What every fundraiser can learn from The Charity Digital Toolkit

In our Charity Digital Skills Report with Skills Platform last month we mapped digital skills across the UK charity sector. Skills emerged as one of the biggest barriers to charities progressing with digital. 75% of charities told us that growing their digital skills would help them increase fundraising, yet 61% of charities rated their digital fundraising skills as fair to low. We partnered with Skills Platform to create a free resource for the sector, The Charity Digital Toolkit, to help charities develop their knowledge of digital.
We’ve brought together insights, experts and case studies in the toolkit, which covers everything from how to develop a digital strategy, to lessons about user journeys from GDS, charity CEOs on digital leadership, Diabetes UK and their approach to digital service delivery, the Charity Commission on digital governance and lots of advice on email marketing, SEO, and analytics. There is also a brilliant, in-depth case study from Marie Curie on how digital has changed their approach to fundraising. I encourage you to get a cup of tea and have a good read.

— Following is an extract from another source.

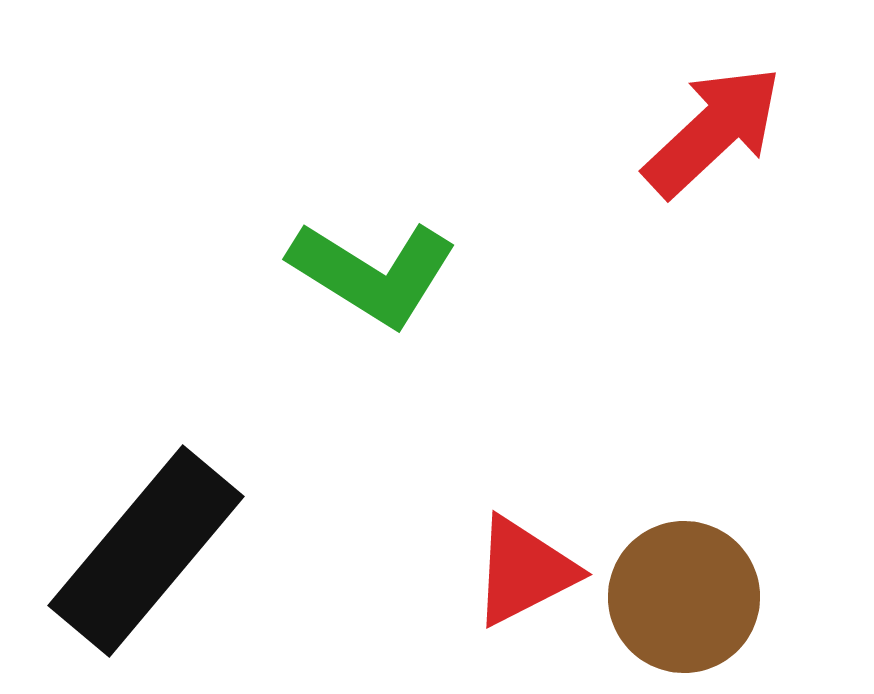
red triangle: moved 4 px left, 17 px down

Here are the key points many of the fundraisers I know have told me they’ve taken away from the toolkit:
- You need to define what digital and digital transformation really mean to your charity. Yes, digital means new ways of working, reaching your audience and using technology, but it will also have major implications for your organisational strategy, your people and your business model. And if you are not asking yourself these questions, you are not doing it right. Digital should be part of most areas of your organisation. Yet inevitably, given that there are so many choices about what you could do online, you’ll need to prioritise, so decide what you will focus on. One non-profit I know thinks there are opportunities to generate income from digital products and services so is majoring on that, underpinned by a good strategy.
- Email marketing is an underrated channel for fundraising. Mandy Johnson shared her views on how charities who make more fundraising asks get better results from email marketing, provided that they keep emails short, regular, and to the point.
- There is no substitute for knowing your audience. So many charities I know have still not got round to developing personas and user journeys yet. Personas are profiles of typical supporters and user journeys involve mapping out all the stages at which your audience could interact with your charity and its products and services. GDS’s advice and frameworks demonstrate how any charity, including those with a tight budget, can develop a better understanding of its audience. The only other things you need to make this happen are an afternoon with a group of colleagues, flip-chart paper and pens, and a packet of biscuits.
- Analytics and data are everything. With the GDPR looming, and charities under ever growing pressure to show results to their boards, fundraisers must keep developing their skills in this area. As Matt Collins says in this chapter, how are you going to know what success looks like unless you measure it?
- Even charities who are doing digital fundraising well are learning too. One of the things I loved about the chapter by Steve Armstrong (Head of Digital at Marie Curie) is that it shows how they are still testing and learning. Steve was refreshingly honest about what is going well (e.g. their adoption of a campaign management tool) and areas which they see offering future potential (e.g growing fundraising from younger donors via digital channels).
- Have an eye on the future. In the toolkit Beth Kanter counsels charities to keep abreast of trends such as crowdfunding, video, messaging apps and augmented reality. New innovations in digital arrive think and fast and canny fundraisers are quick to jump on the ones which could be most useful to their charities.
We hope you enjoy The Charity Digital Toolkit and would love to hear what you think of it.